OPINION: CSI Rochdale

Date published: 18 October 2010


“In the dime stores and bus stations, people talk of situations, read books, repeat quotations, draw conclusions on the wall. “ Bob Dylan.

The events that took place in Rochdale town centre in the early hours of Sunday morning were, by anyone’s standards, truly shocking. I viewed the aftermath of the drama with a strange mixture of fascination and revulsion and watched the news feeds on Rochdale Online and in the national radio, TV and press.

Watching the Scenes of Crime Officers in their sterile forensic garb collecting evidence throughout the day, I was struck by a curious thought. Did we really need to spend vast amounts of public money identifying possible culprits? Certainly looking around online, everyone seemed to have an opinion about who perpetrated this foul deed and why.

In fact, reading around peoples various views and opinions, it becomes possible to build up a ‘complete’ psychological profile of the perpetrator(s) even before the injured had all received their treatment!

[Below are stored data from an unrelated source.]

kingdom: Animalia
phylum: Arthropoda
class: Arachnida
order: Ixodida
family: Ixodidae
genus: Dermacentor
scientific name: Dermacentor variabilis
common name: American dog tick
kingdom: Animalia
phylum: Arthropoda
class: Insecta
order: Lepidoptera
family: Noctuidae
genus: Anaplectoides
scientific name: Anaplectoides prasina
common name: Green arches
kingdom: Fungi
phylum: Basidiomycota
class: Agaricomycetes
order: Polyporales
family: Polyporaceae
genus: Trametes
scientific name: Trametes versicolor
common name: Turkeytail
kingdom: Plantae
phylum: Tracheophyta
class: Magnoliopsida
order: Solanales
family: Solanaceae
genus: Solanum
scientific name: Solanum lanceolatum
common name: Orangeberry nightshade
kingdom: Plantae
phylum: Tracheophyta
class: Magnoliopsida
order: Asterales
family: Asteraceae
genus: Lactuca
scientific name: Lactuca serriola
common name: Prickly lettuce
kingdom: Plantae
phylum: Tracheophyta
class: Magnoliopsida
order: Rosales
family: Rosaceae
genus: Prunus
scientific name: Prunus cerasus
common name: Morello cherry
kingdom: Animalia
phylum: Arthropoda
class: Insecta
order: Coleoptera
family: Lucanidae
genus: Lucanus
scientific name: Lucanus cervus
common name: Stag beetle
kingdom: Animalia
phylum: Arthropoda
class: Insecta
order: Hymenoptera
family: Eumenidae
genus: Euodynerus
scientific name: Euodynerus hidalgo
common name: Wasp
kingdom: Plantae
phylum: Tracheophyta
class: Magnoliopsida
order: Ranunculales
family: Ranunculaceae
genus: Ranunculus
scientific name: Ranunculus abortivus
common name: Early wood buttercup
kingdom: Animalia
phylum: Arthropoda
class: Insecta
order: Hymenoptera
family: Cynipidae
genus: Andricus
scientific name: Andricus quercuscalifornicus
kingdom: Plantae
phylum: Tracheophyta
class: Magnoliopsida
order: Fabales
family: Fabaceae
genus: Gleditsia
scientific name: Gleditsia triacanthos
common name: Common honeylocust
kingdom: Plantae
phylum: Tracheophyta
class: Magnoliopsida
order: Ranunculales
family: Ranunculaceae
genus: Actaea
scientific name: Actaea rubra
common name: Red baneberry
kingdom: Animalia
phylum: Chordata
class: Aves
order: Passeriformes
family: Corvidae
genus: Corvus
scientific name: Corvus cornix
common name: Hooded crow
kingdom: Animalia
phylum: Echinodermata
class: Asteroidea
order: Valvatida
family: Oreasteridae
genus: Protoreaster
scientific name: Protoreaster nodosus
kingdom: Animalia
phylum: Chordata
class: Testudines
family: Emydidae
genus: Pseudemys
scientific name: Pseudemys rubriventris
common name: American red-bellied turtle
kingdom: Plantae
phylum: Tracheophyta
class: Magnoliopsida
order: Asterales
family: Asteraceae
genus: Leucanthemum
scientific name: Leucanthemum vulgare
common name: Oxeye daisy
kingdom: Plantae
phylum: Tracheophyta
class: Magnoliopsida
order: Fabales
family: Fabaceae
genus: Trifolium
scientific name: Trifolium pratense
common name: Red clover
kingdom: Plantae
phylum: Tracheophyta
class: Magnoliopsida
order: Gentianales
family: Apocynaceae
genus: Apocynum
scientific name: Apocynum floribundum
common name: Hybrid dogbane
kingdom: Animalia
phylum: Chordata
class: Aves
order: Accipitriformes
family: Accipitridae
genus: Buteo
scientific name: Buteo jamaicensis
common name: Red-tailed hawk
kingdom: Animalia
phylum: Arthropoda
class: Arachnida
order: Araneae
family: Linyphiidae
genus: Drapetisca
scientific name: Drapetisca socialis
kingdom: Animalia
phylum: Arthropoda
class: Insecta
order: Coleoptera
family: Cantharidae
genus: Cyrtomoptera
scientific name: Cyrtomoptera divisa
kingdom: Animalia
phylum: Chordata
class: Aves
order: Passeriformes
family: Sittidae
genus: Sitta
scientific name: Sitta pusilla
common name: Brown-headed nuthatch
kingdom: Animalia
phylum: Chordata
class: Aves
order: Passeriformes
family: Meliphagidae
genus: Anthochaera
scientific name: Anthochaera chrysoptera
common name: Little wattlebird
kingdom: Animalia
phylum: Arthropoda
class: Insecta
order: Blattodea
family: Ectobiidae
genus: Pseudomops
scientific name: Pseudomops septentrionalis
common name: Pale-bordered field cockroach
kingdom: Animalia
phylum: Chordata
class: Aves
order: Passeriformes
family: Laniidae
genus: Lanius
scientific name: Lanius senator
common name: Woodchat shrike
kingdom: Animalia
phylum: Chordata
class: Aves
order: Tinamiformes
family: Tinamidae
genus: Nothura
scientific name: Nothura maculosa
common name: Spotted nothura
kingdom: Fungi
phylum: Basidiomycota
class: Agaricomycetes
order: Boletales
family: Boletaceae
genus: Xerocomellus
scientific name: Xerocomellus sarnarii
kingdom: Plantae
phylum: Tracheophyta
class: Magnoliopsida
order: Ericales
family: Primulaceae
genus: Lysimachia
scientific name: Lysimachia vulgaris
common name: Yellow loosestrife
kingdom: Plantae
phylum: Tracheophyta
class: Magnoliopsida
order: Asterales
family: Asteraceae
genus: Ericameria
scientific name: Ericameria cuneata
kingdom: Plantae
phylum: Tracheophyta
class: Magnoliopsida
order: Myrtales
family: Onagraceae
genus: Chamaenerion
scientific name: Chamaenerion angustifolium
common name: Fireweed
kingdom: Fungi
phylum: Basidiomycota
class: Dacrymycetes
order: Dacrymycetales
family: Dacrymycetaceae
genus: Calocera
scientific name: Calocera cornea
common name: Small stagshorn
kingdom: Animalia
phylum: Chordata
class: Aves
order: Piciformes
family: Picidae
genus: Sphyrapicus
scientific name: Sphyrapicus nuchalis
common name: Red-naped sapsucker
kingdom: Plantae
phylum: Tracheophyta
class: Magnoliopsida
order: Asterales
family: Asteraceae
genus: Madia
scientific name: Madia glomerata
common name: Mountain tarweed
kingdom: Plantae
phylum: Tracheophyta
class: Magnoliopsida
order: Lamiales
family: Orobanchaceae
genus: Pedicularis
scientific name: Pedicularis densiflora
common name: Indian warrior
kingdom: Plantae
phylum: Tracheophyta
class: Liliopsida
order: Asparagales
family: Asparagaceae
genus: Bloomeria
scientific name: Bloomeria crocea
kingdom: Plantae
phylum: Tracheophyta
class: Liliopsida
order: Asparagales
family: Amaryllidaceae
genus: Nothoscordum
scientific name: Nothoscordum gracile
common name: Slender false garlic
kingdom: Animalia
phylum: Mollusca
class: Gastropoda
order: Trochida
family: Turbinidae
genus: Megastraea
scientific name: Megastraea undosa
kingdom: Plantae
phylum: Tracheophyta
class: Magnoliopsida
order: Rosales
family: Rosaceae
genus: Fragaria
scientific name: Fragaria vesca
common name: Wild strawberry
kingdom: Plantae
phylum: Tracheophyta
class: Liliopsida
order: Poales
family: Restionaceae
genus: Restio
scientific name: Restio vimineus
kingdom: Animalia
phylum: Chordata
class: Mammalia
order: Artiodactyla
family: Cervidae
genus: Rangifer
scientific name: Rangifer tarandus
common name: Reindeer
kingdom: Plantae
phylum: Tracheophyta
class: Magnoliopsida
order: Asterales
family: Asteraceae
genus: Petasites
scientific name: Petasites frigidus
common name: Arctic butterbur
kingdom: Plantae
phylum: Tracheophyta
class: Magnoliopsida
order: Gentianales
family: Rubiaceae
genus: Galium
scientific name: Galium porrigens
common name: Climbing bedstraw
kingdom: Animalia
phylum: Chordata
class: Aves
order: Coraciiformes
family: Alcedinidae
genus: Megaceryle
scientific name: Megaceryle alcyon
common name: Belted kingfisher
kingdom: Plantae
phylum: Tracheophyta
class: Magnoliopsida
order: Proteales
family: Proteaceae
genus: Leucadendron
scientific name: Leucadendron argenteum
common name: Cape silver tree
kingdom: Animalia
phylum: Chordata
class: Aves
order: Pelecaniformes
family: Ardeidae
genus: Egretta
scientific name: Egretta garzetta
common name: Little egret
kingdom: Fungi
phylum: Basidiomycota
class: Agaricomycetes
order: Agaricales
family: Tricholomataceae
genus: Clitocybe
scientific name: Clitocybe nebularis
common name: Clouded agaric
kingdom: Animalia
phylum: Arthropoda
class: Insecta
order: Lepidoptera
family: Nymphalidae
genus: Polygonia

Most people seemed to agree that they were drunken, drug-dealing benefit claimants from variously Bacup, Rochdale and Salford. They had been thrown out of the club after a drunken fight or refused entry depending which version of ‘the truth’ you preferred. They were also indigenous white locals, Asians or members of the travelling community. They were rich kids driving around in an expensive Saab or they were scrotes driving a car stolen in Manchester earlier in the day.

Of course, some of these facts may be true but certainly all of them can’t be. Thank God for the men and women in the forensic SOC suits who painstakingly gather evidence and take photographs and scientific measurements at the scene.

Jumping to conclusions in this way is not only unhelpful, it can also be dangerous. In the past people have been attacked and even killed because they have been wrongly labelled as perpetrators by the woolly-minded or downright malicious. I for one am content to let the professionals handle this one. After all, we do pay a lot on our Council Tax bill for the police service.

There have also been the usual calls to ban late night drinking. So what is going to take its place; unlicensed shebeens? Surely the example of the prohibition era in the US points out the direction that such a policy could lead us in?

I for one am content to let things run their course. If the perpetrator(s) are apprehended and convicted of acting maliciously, whether or not under the influence of drink or drugs, then I would wish to see them dealt with severely and possibly as a case of attempted murder.

Historically, crimes involving the injury of persons in which the weapon of choice has been a motor vehicle have been dealt with far more leniently than if the weapon had been a gun or a knife. This makes no logical sense.

Apart from the terrible impact that this event must have had on the victims and their families, it seems that Rochdale is in the news again for all the wrong reasons. That to me is the saddest part.